YOUR INSTRUCTIONS
Nothing in the entries below may be altered; print them as they stand.

Collected data entries
★ ★ ★ ★ ★

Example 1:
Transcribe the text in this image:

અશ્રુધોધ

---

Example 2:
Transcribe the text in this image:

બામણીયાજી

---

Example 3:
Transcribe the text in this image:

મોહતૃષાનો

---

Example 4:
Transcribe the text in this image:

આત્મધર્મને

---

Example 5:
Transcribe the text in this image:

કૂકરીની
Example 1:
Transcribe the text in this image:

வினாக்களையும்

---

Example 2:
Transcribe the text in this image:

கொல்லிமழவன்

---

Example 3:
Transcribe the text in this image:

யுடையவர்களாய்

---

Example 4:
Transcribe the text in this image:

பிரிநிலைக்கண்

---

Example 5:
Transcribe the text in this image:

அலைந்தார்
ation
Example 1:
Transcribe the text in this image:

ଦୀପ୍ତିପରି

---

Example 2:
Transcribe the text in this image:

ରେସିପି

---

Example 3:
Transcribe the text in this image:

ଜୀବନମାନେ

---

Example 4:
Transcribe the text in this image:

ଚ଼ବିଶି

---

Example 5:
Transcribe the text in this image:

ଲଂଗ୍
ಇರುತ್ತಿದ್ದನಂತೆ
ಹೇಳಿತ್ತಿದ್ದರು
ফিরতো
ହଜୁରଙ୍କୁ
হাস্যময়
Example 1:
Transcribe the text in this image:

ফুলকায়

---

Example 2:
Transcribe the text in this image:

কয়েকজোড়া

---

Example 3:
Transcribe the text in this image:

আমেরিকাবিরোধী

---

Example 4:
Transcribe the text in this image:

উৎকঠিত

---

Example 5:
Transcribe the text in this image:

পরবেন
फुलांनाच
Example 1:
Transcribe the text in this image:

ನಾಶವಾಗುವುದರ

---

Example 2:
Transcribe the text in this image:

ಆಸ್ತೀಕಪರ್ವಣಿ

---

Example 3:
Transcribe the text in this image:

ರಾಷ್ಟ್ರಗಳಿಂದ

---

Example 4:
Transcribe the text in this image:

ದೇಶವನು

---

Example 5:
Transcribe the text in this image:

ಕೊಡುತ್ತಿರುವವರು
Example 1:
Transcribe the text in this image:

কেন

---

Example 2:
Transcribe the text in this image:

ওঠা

★ ★ ★ ★ ★

EXPECTED ANSWER
Example 1:
Transcribe the text in this image:

અશ્રુધોધ

---

Example 2:
Transcribe the text in this image:

બામણીયાજી

---

Example 3:
Transcribe the text in this image:

મોહતૃષાનો

---

Example 4:
Transcribe the text in this image:

આત્મધર્મને

---

Example 5:
Transcribe the text in this image:

કૂકરીની
Example 1:
Transcribe the text in this image:

வினாக்களையும்

---

Example 2:
Transcribe the text in this image:

கொல்லிமழவன்

---

Example 3:
Transcribe the text in this image:

யுடையவர்களாய்

---

Example 4:
Transcribe the text in this image:

பிரிநிலைக்கண்

---

Example 5:
Transcribe the text in this image:

அலைந்தார்
ation
Example 1:
Transcribe the text in this image:

ଦୀପ୍ତିପରି

---

Example 2:
Transcribe the text in this image:

ରେସିପି

---

Example 3:
Transcribe the text in this image:

ଜୀବନମାନେ

---

Example 4:
Transcribe the text in this image:

ଚ଼ବିଶି

---

Example 5:
Transcribe the text in this image:

ଲଂଗ୍
ಇರುತ್ತಿದ್ದನಂತೆ
ಹೇಳಿತ್ತಿದ್ದರು
ফিরতো
ହଜୁରଙ୍କୁ
হাস্যময়
Example 1:
Transcribe the text in this image:

ফুলকায়

---

Example 2:
Transcribe the text in this image:

কয়েকজোড়া

---

Example 3:
Transcribe the text in this image:

আমেরিকাবিরোধী

---

Example 4:
Transcribe the text in this image:

উৎকঠিত

---

Example 5:
Transcribe the text in this image:

পরবেন
फुलांनाच
Example 1:
Transcribe the text in this image:

ನಾಶವಾಗುವುದರ

---

Example 2:
Transcribe the text in this image:

ಆಸ್ತೀಕಪರ್ವಣಿ

---

Example 3:
Transcribe the text in this image:

ರಾಷ್ಟ್ರಗಳಿಂದ

---

Example 4:
Transcribe the text in this image:

ದೇಶವನು

---

Example 5:
Transcribe the text in this image:

ಕೊಡುತ್ತಿರುವವರು
Example 1:
Transcribe the text in this image:

কেন

---

Example 2:
Transcribe the text in this image:

ওঠা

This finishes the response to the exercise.